#### [VOTRE TRAVAIL]
1/ Le texte sur les lymphocytes MAIT confirme-t-il chacune de ces affirmations ? Répondez par oui ou non et citez mot pour mot le passage décisif.
(a) En Europe, plus de 170 000 décès par an sont liés à la cirrhose.
(b) La cirrhose se guérit aujourd'hui par un traitement médicamenteux.
(c) La cirrhose est le premier stade de la fibrose.
2/ Poursuivez, s'il vous plaît, le texte sur les lymphocytes MAIT et les maladies du foie après sa dernière phrase.

#### [BLOC DE TEXTE]
****

Santé humaine

Brève

Les lymphocytes T invariants associés aux muqueuses (MAIT) responsables de l’inflammation et la fibrose dans les maladies chroniques du foie

Lymphocite T - crédit Inserm
Lymphocite T – crédit Inserm

En France, 200 000 à 500 000 individus sont atteints de cirrhose et, en Europe, plus de 170 000 décès par an sont liés à cette maladie qui aboutit à une insuffisance hépatique dont le seul traitement curatif est, à ce jour, une transplantation hépatique. La cirrhose représente le dernier stade évolutif de la fibrose associée aux maladies chroniques du foie, qu’elles soient causées par l’abus d’alcool, une hépatite virale chronique, une stéatopathie métabolique,…

Plusieurs équipes de l’Université Paris Diderot, de l’hôpital Beaujon AP-HP et de l’Institut Cochin (centre de recherche sur l’inflammation en collaboration avec des services d’anesthésieréanimation, d’anatomopathologie et d’hépatologie) se sont intéressées au rôle d’une population particulière de lymphocytes, les lymphocytes T invariants associés aux muqueuses (appelés MAIT).

****

#### [DONNÉES ENREGISTRÉES]
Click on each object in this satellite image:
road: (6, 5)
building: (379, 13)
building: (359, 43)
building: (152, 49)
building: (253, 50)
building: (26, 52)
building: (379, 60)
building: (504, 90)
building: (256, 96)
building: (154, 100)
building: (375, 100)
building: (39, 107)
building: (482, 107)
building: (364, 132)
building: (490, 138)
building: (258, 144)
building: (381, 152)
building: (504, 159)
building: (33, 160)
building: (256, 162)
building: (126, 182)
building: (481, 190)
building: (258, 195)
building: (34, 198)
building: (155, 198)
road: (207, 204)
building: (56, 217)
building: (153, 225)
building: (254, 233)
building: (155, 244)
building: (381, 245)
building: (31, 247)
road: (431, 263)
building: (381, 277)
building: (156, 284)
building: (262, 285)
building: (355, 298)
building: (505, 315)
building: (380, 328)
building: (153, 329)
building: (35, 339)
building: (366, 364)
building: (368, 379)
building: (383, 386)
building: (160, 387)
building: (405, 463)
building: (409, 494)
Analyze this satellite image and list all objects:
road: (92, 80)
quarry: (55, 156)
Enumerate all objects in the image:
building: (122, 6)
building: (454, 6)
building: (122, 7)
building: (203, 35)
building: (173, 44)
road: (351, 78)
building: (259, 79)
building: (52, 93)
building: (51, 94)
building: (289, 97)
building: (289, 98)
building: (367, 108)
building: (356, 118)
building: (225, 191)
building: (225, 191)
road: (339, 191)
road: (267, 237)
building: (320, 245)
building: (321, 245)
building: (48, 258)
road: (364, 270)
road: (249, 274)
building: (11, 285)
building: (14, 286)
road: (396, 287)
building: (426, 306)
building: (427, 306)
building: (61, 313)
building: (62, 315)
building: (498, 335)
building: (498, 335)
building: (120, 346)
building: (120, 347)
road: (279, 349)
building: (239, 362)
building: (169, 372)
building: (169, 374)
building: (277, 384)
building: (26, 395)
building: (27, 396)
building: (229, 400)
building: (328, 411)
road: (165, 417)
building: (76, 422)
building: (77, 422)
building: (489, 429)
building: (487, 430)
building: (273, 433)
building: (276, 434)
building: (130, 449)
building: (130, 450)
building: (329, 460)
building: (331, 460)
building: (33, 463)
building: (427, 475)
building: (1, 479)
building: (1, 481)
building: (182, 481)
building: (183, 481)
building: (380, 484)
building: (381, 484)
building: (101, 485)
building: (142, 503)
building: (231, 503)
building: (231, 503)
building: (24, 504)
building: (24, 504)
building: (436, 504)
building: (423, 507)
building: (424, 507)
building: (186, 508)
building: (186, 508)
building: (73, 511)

****

#### [CORRIGÉ DES EXERCICES]
1/
(a) Oui : « en Europe, plus de 170 000 décès par an sont liés à cette maladie »
(b) Non : « dont le seul traitement curatif est, à ce jour, une transplantation hépatique »
(c) Non : « La cirrhose représente le dernier stade évolutif de la fibrose »

2/
Leurs travaux montrent qu’au cours de la cirrhose, les cellules MAIT du foie et du sang sont activées et s’accumulent dans le foie au contact des cellules fibrogéniques. Ainsi, in vivo, dans un modèle de souris enrichies en cellules MAIT, la fibrose est exacerbée tandis qu’au contraire, les souris déficientes en MAIT sont résistantes au processus fibrogène.
Par ailleurs, des études in vitro démontrent une interaction des cellules MAIT avec les macrophages – ce qui augmente leurs propriétés inflammatoires – et avec les myofibrolastes hépatiques, ce qui stimule leurs propriétés profibrogéniques.

La découverte de ce rôle majeur des cellules MAIT dans l’inflammation et la fibrose associées aux maladies chroniques du foie ouvre donc la voie à une approche thérapeutique antifibrogénique qui ciblerait ces cellules.